*** Records for this task ***

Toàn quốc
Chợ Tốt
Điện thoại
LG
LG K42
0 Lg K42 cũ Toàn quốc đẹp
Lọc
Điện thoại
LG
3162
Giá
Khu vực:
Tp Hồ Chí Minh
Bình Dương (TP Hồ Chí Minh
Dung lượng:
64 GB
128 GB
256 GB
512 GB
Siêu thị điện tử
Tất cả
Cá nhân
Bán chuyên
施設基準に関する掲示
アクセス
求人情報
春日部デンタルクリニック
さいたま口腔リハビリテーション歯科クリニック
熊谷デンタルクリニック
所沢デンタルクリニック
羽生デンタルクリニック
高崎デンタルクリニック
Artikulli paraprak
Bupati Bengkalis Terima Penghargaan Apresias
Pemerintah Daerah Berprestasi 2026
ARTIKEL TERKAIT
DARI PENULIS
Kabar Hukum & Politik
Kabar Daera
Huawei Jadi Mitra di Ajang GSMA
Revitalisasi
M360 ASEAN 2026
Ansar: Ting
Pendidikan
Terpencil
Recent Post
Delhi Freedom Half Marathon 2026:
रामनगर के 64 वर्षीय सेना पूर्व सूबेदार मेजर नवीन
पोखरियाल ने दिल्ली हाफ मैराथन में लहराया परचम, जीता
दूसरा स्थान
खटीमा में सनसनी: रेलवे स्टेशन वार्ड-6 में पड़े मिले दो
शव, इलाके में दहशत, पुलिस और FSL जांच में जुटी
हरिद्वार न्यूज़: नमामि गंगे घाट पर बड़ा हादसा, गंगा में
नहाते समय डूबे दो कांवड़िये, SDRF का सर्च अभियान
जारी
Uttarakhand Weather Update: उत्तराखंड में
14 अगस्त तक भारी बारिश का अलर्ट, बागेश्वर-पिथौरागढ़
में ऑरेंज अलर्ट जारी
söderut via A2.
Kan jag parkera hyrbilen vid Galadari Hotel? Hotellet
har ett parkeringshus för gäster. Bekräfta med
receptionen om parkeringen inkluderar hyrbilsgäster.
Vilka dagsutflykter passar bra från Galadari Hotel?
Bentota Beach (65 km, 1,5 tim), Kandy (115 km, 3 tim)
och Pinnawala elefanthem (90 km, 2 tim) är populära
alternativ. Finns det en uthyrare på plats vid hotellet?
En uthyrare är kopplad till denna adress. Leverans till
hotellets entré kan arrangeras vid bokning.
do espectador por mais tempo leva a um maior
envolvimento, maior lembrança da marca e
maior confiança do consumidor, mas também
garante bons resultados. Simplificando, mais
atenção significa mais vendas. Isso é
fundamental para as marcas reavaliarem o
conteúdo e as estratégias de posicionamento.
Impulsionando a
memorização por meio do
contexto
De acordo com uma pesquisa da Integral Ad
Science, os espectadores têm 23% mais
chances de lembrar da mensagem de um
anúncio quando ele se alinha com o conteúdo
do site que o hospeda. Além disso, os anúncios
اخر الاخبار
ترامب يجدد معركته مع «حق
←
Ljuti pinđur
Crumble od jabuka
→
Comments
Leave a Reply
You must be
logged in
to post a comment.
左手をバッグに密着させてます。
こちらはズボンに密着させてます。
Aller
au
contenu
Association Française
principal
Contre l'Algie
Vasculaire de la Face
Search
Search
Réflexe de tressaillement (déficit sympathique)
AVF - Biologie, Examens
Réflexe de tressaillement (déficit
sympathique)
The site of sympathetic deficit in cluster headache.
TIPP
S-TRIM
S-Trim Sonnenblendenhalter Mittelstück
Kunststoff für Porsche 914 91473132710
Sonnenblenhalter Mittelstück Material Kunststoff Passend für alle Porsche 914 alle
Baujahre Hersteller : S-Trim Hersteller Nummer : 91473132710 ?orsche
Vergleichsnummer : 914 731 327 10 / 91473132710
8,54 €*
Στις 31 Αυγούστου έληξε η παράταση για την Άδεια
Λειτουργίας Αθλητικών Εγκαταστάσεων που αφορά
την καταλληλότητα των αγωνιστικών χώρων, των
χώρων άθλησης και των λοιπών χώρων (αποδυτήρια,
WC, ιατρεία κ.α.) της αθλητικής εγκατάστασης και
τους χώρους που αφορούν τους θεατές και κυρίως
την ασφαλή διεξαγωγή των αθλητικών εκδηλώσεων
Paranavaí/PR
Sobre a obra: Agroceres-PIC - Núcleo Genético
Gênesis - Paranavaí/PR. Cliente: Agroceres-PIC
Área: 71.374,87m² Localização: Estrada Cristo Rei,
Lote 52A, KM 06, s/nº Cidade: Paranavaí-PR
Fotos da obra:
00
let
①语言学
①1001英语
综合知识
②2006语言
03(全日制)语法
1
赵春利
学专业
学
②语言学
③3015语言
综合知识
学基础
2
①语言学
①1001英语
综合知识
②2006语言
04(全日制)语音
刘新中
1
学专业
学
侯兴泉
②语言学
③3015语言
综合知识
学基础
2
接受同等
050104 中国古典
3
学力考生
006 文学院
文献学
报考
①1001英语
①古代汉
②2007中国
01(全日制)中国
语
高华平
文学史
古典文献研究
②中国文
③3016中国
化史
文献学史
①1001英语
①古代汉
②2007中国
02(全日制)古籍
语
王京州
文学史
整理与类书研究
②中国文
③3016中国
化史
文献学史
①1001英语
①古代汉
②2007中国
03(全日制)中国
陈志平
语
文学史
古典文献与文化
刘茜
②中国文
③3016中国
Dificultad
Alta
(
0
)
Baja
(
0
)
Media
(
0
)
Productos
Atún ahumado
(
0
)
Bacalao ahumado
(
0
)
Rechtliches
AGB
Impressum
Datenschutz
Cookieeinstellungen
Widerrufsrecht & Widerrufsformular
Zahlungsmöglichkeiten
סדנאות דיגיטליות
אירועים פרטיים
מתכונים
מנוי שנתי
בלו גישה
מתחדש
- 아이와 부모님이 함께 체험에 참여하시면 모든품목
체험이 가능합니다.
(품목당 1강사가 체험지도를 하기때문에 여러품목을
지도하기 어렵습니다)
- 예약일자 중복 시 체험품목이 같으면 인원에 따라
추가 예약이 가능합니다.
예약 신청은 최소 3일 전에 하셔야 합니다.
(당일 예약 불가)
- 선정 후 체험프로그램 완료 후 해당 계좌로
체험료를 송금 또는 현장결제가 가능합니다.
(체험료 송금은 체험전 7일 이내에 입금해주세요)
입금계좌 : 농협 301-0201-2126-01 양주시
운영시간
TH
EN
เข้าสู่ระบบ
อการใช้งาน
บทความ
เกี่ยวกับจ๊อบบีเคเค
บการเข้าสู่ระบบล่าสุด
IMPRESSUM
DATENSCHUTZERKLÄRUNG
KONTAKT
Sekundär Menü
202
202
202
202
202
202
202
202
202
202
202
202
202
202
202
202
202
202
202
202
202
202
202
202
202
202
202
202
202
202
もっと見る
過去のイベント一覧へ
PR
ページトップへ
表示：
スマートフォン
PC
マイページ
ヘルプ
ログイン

*** End of Records for this task ***

• _What the task requires_: Identify the lines in the entries that hold "conteúdo" and return each one.

• _Written reply_:
conteúdo e as estratégias de posicionamento.
anúncio quando ele se alinha com o conteúdo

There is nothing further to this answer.